Benjamin Tripp in Square In The Nuts -- The Blog
Sunday 03 of December, 2006
I've been saying it for years, but it is now visible to the naked eye: George W. Bush is insane. He no longer makes sense when he talks, and I mean just for a few seconds. His utterances are devoid of information or accountable facts. He simply says things, and you can believe them or not, it doesn't matter. Because they are just statements, absent context or content. My kid talked the same way when he was two years old, but he wasn't president of the United States at the time, so nobody made a big deal out of it.

Perhaps more worrisome, Dick Cheney, the putative vice president but the man generally understood to actually be directing the government, is also insane, and as with Bush, it has become resoundingly obvious. His bellicose pronouncements against Iran, Democrats, and reality in general are particularly striking of late. He maintains long-debunked fictions like the existence of Iraqi 'weapons of mass destruction' (a preposterous but catchy term that I cannot help using) and the notion that al Qaeda somehow cunningly manipulated America into the situation in the Middle East, as opposed (for example) to America having started the whole fucking thing on its own. Let us remember that although Bush sends armies against imaginary enemies, and those armies are killed by different enemies (which is awful), Cheeney not only heartily agrees with these efforts, but also likes to mass-slaughter captive game birds and blow his friends' faces off with a shotgun.

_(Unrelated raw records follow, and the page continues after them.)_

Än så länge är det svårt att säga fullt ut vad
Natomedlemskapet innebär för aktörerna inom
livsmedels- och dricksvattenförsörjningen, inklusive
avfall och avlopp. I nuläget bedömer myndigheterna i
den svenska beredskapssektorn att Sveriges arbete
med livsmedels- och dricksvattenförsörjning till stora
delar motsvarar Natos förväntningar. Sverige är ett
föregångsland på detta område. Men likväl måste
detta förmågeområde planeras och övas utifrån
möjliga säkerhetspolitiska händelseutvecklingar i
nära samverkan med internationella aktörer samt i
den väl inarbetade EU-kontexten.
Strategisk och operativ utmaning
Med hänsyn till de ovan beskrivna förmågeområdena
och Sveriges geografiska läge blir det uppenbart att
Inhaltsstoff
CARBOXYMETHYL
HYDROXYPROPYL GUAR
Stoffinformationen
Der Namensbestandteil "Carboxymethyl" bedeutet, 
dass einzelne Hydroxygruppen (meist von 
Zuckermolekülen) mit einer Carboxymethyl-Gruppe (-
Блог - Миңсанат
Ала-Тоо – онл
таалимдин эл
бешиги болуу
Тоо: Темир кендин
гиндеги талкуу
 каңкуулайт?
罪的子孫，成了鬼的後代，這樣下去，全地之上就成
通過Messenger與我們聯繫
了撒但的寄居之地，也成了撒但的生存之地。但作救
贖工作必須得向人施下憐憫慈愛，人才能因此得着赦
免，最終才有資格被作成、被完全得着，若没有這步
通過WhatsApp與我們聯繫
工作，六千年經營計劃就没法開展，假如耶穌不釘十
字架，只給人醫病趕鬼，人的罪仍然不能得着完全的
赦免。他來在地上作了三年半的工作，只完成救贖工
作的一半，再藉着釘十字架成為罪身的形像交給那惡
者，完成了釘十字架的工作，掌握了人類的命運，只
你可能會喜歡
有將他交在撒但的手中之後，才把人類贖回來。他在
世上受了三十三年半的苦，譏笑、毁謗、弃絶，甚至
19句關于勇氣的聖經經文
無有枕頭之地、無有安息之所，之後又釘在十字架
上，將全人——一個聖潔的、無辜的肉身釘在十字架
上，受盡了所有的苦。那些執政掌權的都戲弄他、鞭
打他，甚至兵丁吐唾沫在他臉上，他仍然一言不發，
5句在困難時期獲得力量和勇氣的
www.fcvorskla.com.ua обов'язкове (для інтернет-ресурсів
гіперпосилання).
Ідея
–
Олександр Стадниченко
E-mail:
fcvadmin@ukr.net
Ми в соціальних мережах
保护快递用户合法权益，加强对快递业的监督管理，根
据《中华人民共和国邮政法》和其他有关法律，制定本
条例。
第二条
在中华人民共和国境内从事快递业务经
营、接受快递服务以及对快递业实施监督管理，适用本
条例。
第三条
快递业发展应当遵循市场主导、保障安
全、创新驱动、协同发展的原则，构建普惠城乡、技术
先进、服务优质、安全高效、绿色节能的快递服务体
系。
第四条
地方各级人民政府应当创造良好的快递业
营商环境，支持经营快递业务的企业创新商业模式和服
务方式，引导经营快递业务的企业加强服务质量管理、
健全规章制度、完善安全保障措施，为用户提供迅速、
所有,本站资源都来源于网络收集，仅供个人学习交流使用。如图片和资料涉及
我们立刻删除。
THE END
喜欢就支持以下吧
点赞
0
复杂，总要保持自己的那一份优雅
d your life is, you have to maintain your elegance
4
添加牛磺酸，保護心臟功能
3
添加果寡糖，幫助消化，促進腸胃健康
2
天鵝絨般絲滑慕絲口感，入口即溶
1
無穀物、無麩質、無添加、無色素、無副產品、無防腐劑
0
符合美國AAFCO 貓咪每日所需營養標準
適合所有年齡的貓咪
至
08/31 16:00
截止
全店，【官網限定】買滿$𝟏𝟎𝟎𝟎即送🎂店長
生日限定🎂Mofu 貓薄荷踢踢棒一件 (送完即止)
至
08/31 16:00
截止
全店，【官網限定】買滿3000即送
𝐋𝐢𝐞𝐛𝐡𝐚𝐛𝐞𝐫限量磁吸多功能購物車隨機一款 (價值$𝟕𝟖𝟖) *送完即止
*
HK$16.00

At least Bush is afraid of weapons. That's a start. I am guessing Cheney would love to do a little aggressive interrogation of his own, if he could get access to some copper wire, a couple of tank batteries, and a nice quiet CIA oubliette stuffed with Afghanis.

I'm maundering about these things because we're in an odd lull period: there's lots of exciting news, all of it is bad, and even the major commercial media have decided to admit Iraq is gripped by 'civil war', a term dreaded for some reason although it's no more dreadful than ordinary 'war' or 'occupation'. But none of this news is surprising or novel in any way. It is exactly what one would expect, given the circumstances. At the same time, the 'new broom' Democrats, who are about to take control of the least branch of government, the Legislative Branch (beneath, in ascending order, the Judiciary, Executive, and Lobbying Branches), are already revealing themselves to be incapable of aggressive, steadfast governance. They're exactly the pack of weak, media-unsavvy, squabbling, scaredy-cat cool-kid heather-wannabes we all figured they were.

So the next few weeks, extended by the holidays, are going to be entirely rote. Unless an outside actor decides to raise hell and we get another terrorist attack or something. Martial law, kiddies, heh heh heh. Waiting and seeing is unsatisfying.